TO DO: Your answer should hold only the lines from the start of the data below through the line with "salads, combining carrots", copied exactly, with pictures left out.

::: DATA SHOWN

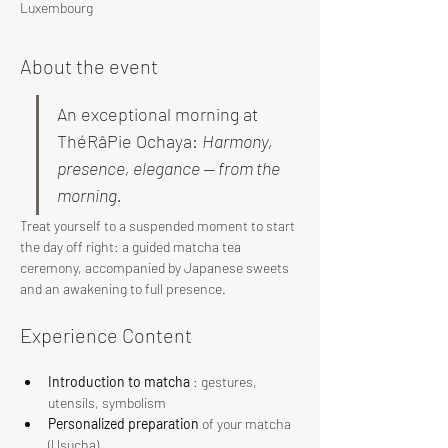
Luxembourg
About the event
An exceptional morning at 
ThéRâPie Ochaya: 
Harmony, 
presence, elegance — from the 
morning.
Treat yourself to a suspended moment to start 
the day off right: a guided matcha tea 
ceremony, accompanied by Japanese sweets 
and an awakening to full presence.
Experience Content
Introduction to matcha
 : gestures, 
utensils, symbolism
Personalized preparation
 of your matcha 
(Usucha)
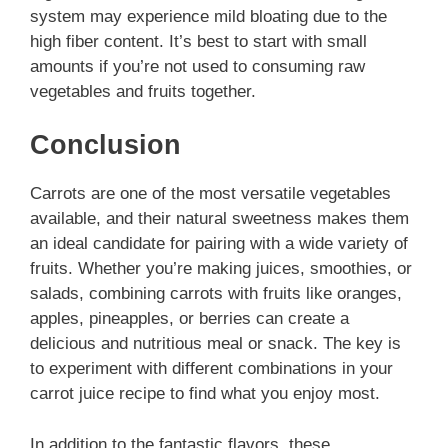
system may experience mild bloating due to the
high fiber content. It’s best to start with small
amounts if you’re not used to consuming raw
vegetables and fruits together.
Conclusion
Carrots are one of the most versatile vegetables
available, and their natural sweetness makes them
an ideal candidate for pairing with a wide variety of
fruits. Whether you’re making juices, smoothies, or
salads, combining carrots with fruits like oranges,
apples, pineapples, or berries can create a
delicious and nutritious meal or snack. The key is
to experiment with different combinations in your
carrot juice recipe to find what you enjoy most.
In addition to the fantastic flavors, these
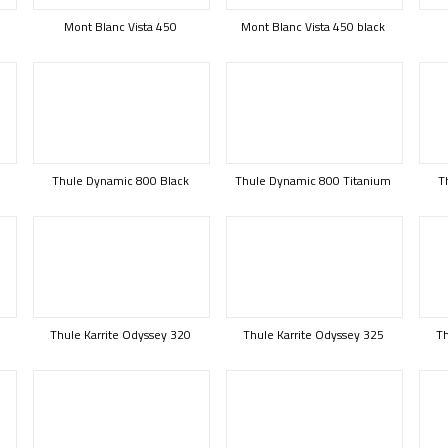
Mont Blanc Vista 450
Mont Blanc Vista 450 black
Thule Dynamic 800 Black
Thule Dynamic 800 Titanium
T
B
Thule Karrite Odyssey 320
Thule Karrite Odyssey 325
Th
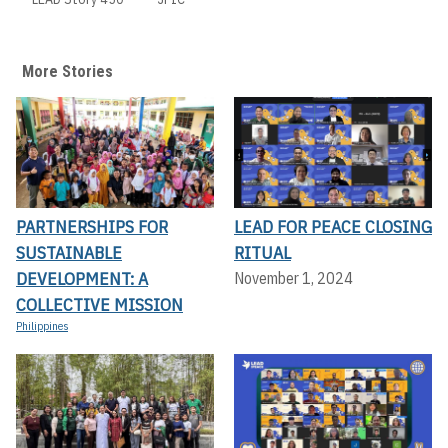
More Stories
PARTNERSHIPS FOR
LEAD FOR PEACE CLOSING
SUSTAINABLE
RITUAL
DEVELOPMENT: A
November 1, 2024
COLLECTIVE MISSION
Philippines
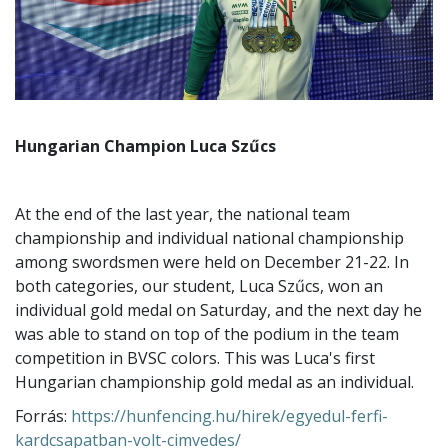
Hungarian Champion Luca Szűcs
At the end of the last year, the national team
championship and individual national championship
among swordsmen were held on December 21-22. In
both categories, our student, Luca Szűcs, won an
individual gold medal on Saturday, and the next day he
was able to stand on top of the podium in the team
competition in BVSC colors. This was Luca's first
Hungarian championship gold medal as an individual.
Forrás:
https://hunfencing.hu/hirek/egyedul-ferfi-
kardcsapatban-volt-cimvedes/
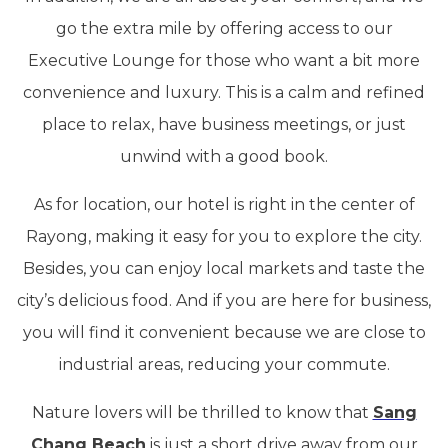
go the extra mile by offering access to our
Executive Lounge for those who want a bit more
convenience and luxury. This is a calm and refined
place to relax, have business meetings, or just
unwind with a good book.
As for location, our hotel is right in the center of
Rayong, making it easy for you to explore the city.
Besides, you can enjoy local markets and taste the
city’s delicious food. And if you are here for business,
you will find it convenient because we are close to
industrial areas, reducing your commute.
Nature lovers will be thrilled to know that
Sang
Chang Beach
is just a short drive away from our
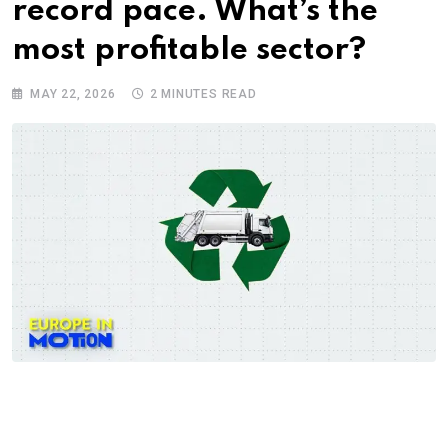
record pace. What’s the
most profitable sector?
MAY 22, 2026
2 MINUTES READ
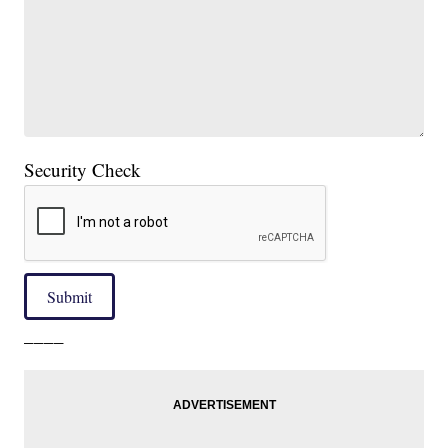
Security Check
Submit
____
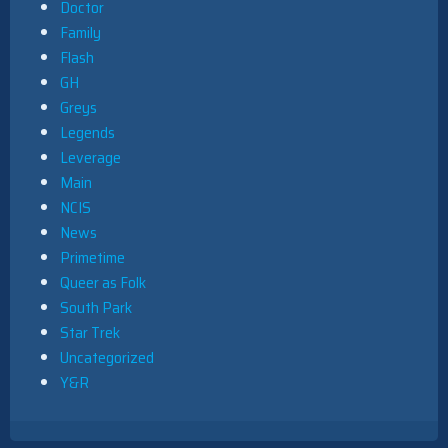
Doctor
Family
Flash
GH
Greys
Legends
Leverage
Main
NCIS
News
Primetime
Queer as Folk
South Park
Star Trek
Uncategorized
Y&R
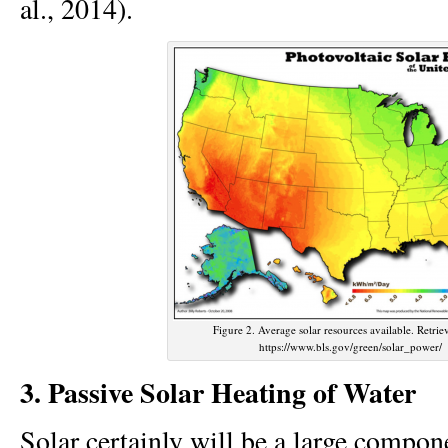
al., 2014).
Figure 2. Average solar resources available. Retri
https://www.bls.gov/green/solar_power/
3. Passive Solar Heating of Water
Solar certainly will be a large compon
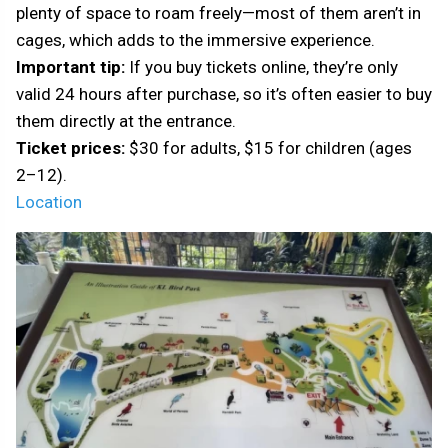
plenty of space to roam freely—most of them aren’t in
cages, which adds to the immersive experience.
Important tip:
If you buy tickets online, they’re only
valid 24 hours after purchase, so it’s often easier to buy
them directly at the entrance.
Ticket prices:
$30 for adults, $15 for children (ages
2–12).
Location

::::::

REPLY:
Luxembourg
About the event
An exceptional morning at 
ThéRâPie Ochaya: 
Harmony, 
presence, elegance — from the 
morning.
Treat yourself to a suspended moment to start 
the day off right: a guided matcha tea 
ceremony, accompanied by Japanese sweets 
and an awakening to full presence.
Experience Content
Introduction to matcha
 : gestures, 
utensils, symbolism
Personalized preparation
 of your matcha 
(Usucha)
system may experience mild bloating due to the
high fiber content. It’s best to start with small
amounts if you’re not used to consuming raw
vegetables and fruits together.
Conclusion
Carrots are one of the most versatile vegetables
available, and their natural sweetness makes them
an ideal candidate for pairing with a wide variety of
fruits. Whether you’re making juices, smoothies, or
salads, combining carrots with fruits like oranges,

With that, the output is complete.